I, like so many, couldn’t help but cry in this scene, tears not born from rage as much as despair. Because Capernaum’s structure is non-linear, we hear the rebuttal of Zain’s parents before hearing his monologue. Their defense admits self-hatred yet its most moving moment is when Soud, Zain’s mother, conveys how a system that has failed them can morally demonize those who grow up as Eddie ‘Scrap Iron’ Dupris in Million Dollar Baby describes as between nowhere and a goodbye. In Western culture’s obsession with self-victimization out of the smallest inconvenience, the category of victim for me as a Western audience member dilutes itself from meaning if not examined through a specific context. Here, in the film, the label of victim transcends those subjected to abuse to also those who, despite enacting violence, are the offspring of its decades-long ignorance. Forgiveness might be a long shot. Empathy is neither a guarantee nor a human right. However, what should be expected is the opportunity to stand trial, not judged by the mirror image of caricature but by a deeply flawed yet human face.
Conclusion
Selim: We’re insects, my friend. Don’t you get it? We’re parasites. You either accept life without papers, or you might as well jump out the window. Got it?
Nadine Labaki, Capernaum
With four years in the making, Capernaum shocks the audience with an unforgivably cruel honesty. Selim’s abusive words to Zain when he asks him for his papers perforate us not so much because of the language employed but because of its truthfulness. Living without documentation is as if your life never officially exists. Capernaum legitimizes as real all that is left rotting in the streets of Beirut. Through Zain’s precocious eyes, we meet those who are hidden.
In the last scene, Zain prepares himself for his picture to be taken. Jaded exhaustion is written on his face until the guard tells him that the picture is for an ID card, not a death certificate. Almost with a sigh of relief, we witness Zain’s beautiful smile. I have no words to finish this. So, I leave you here with: And he smiles.
Works Cited:
Aridi, Sara. “ Capernaum’ Is Not Just a Film, but a Rallying Cry.” The New York Times, The New York Times, 14 Dec. 2018. https://www.nytimes.com/2018/12/14/movies/capernaum-nadine-labaki.html
“CAPERNAUM: Q+A with Nadine Labaki, Khaled Mouzanar, and Zain al Raffea.” Youtube, California Film Institute , 20 Dec. 2018, www.youtube.com/watch?v=h6nFntnBYCQ.
“CAPERNAUM Director and Editor Q&A, Sept 9 | TIFF 2018.” Youtube, TIFF Originals, 10 Sept. 2018, www.youtube.com/watch?v=xZY11jh7Kew.
Labaki, Nadine, director.

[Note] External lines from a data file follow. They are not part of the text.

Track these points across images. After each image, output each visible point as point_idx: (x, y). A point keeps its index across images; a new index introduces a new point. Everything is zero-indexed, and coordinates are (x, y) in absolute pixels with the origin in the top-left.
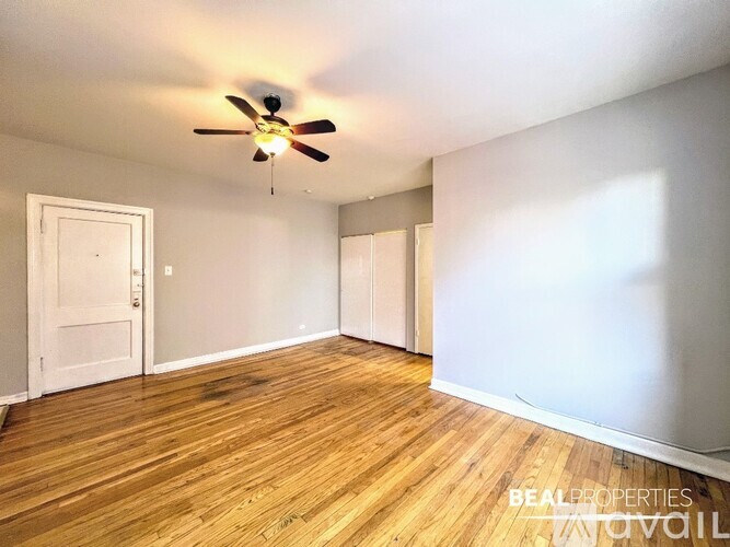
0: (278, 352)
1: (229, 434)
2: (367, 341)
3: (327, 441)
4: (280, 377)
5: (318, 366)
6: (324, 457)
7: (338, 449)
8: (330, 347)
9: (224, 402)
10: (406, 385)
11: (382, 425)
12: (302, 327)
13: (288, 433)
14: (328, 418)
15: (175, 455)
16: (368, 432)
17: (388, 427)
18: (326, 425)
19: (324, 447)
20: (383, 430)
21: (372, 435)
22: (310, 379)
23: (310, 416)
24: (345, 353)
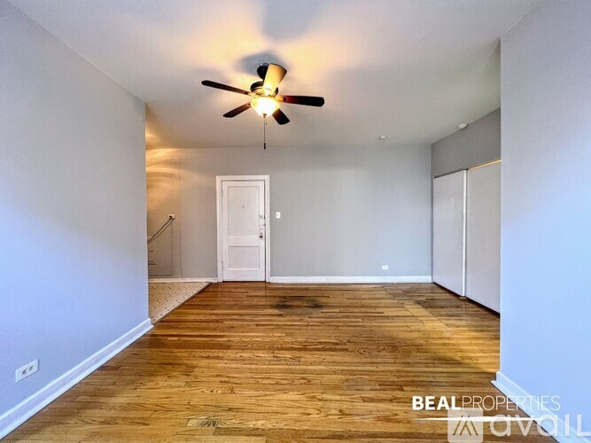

Capernaum. Sony Picture Classics, 2018.
[1] Lebanon’s minimum age of marriage is 18 years old, ratified by the Conventions on the Rights of Children in 1991. However, religious customs and generally culturally accepted beliefs that marriage as an institution can offer an impoverished family’s daughter economic livelihood as the husband is responsible for her financial well-being, escort many families into offering the daughters to participate in child marriage arrangements.